This is the tenth in a series on Franklin’s moral improvement plan, the rest of the posts are available here.
MODERATION: Avoid extreams; forbear resenting injuries so much as you think they deserve.
As I noted in an earlier post, Sydney winters never get cold enough for a proper polar bear plunge. As a result, those who want a real winter swim have to be creative. Members of the Bondi Icebergs Club take blocks of ice with them into their beautiful tidal swimming pool. Cold water swimming is meant to be both salubrious and invigorating.
On the other temperature extreme (and on the other side of the world) are the Finns, who take great pride in their scorching hot saunas. There are even competitions (some of which end quite badly) where contestants attempt to sit in the hottest temperature for the longest period. Aside from the dangers associated with doing it competitively, the use of saunas is regarded as healthful and rejuvenating.
How does one reconcile these practices with the general proposition that extremes are harmful? The conclusion, I think, must be that extremes are not dangerous in themselves. A certain amount of extremity pushes the body (or the mind), very much in the way that physical exercise does. What is dangerous about extremes is when they cease to be extreme. Extremes are extraordinary conditions to be endured, and they should not be allowed to become ordinary.

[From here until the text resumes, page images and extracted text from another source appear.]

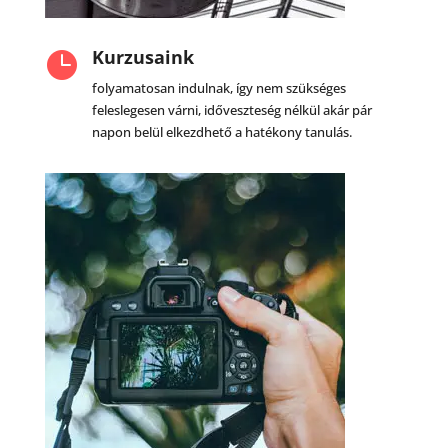
Kurzusaink

folyamatosan indulnak, így nem szükséges
feleslegesen várni, időveszteség nélkül akár pár
napon belül elkezdhető a hatékony tanulás.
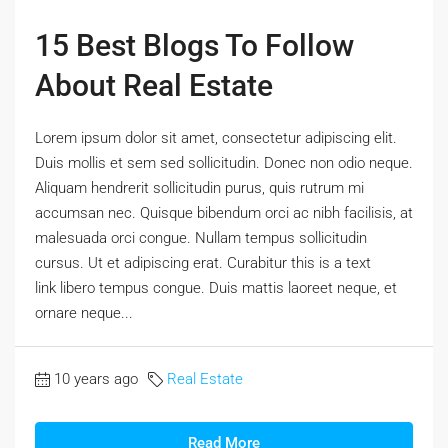
15 Best Blogs To Follow
About Real Estate
Lorem ipsum dolor sit amet, consectetur adipiscing elit.
Duis mollis et sem sed sollicitudin. Donec non odio neque.
Aliquam hendrerit sollicitudin purus, quis rutrum mi
accumsan nec. Quisque bibendum orci ac nibh facilisis, at
malesuada orci congue. Nullam tempus sollicitudin
cursus. Ut et adipiscing erat. Curabitur this is a text
link libero tempus congue. Duis mattis laoreet neque, et
ornare neque...
10 years ago
Real Estate
Read More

Beer of the week: Pop-Up IPA – A “session” IPA is a tribute to moderation. It is a drink for those who want the flavor of an IPA without the extreme hopping or alcohol level. Unfortunately, I think that Boulevard dialed this beer back a little too much. To be sure, it is a fine beer, but the flavor is not quite as full as I would like. Pop-Up is a cloudy session IPA with a thick, sticky head. The beer’s aroma is dominated by grassy, floral hops. The aftertaste has a hint of pepper.
Reading for the week: Tartuffe, or the Hypocrite by Molière, Act I, Scene VI – “Men,” says one character in this scene, “for the most part, are strange creatures, truly! You never find them keep the golden mean; The limits of good sense, too narrow for them, Must always be passed by, in each direction; They often spoil the noblest things, because They go too far, and push them to extremes.”
Question for the week: Are occasional extremes really good for us, or is that just a justification for indulging in extremes that ought to be avoided.